Trainees usually have one supervisor per week and two thirds of them may count on a supervisor’s superior or colleague for a second opinion about their work in cases of disagreement (64%). In Western European countries, trainees can receive second opinions more frequently than in other countries (76%). Only 36% of respondents can evaluate their supervisor, which is surprisingly low and applies to all regions. In 2017, a study in the UK including 173,652 participants identified that appropriate workload, good supervision practice, and receipt of good quality feedback are key factors for trainee’ satisfaction [13]. Interestingly, our study showed that only 66% received feedback “sometimes, often, or very often” from their supervisors. Also, according to most respondents, the supervisor contributed only “sometimes” (IQR “rarely” to “often”) to the trainee’s education. This result may also reflect the lack of time and human resources as reported previously [14].

Three survey questions explored specifically whether the supervisor pushes the trainee’s career by helping on planning external rotations, attending extra courses, or supporting the involvement in research projects. The supervisor’s support in pushing the trainee’s career was even lower in our current survey in comparison to that of our previously reported study (lack of possibility of doing external rotation 48% versus 31% respectively) [3]. It is remarkable that in Western, Northern and Southwestern regions, supervisors offer more opportunities to follow extra courses, to attend congresses, and to do external rotations compared to other parts of Europe. It is important to state that up to 37% of respondents did not receive support for publishing papers or carrying out research projects, which was highest in the Eastern region (48%). In our opinion, trainees should be offered the possibility of at least a certain period of time for research during the mandatory training period.
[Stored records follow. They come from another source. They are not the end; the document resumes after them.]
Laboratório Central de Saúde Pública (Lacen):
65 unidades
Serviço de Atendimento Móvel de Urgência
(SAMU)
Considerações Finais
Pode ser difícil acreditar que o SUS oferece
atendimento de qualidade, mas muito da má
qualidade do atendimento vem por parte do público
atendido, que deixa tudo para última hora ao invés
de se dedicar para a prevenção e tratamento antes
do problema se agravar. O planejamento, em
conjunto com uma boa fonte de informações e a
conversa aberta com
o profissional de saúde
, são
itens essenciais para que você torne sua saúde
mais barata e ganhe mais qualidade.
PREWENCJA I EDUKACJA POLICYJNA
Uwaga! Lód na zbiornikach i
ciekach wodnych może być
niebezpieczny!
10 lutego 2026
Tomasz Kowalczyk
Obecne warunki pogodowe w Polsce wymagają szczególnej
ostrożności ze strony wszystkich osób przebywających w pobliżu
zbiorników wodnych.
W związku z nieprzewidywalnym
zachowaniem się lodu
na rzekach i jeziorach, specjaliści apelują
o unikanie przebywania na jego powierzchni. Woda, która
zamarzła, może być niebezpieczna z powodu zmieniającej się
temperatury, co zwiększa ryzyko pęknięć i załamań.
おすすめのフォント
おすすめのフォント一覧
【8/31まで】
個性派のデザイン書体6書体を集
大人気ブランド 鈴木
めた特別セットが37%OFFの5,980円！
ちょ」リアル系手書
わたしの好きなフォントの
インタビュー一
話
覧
The strength of this exploratory survey is that it included many countries and offered an overview of the current situation of supervision of CM and ID trainees. However, limitation is that the survey respondents may not be entirely representative of all trainees in Europe given the relatively small numbers of respondents in some countries, and it was not possible to calculate response rates because for many countries, we do not have information regarding the total number of trainees. Furthermore, a significant proportion of respondents who started the questionnaire did not complete the survey.
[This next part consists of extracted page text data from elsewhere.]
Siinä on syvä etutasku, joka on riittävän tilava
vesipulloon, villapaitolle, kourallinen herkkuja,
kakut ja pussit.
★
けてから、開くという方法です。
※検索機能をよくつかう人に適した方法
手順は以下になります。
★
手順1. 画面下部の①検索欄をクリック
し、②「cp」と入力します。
In conclusion, this exploratory survey gives an insight into the current supervision conditions for European trainees in CM and ID. Although there are many differences between European regions, a significant proportion of trainees feel that they do not receive sufficient supervision. The supervisor is not as available or accessible as should be. In order to improve the quality of training across different countries, it is important to increase the amount of constructive feedback provided by supervisors, create opportunities for trainees to receive a part of their training outside the main institute, ensure that there is a clear written plan for the specialty training, and provide the availability of another supervisor or superior who is independent and approachable in case there are difficulties between the trainee and the supervisor.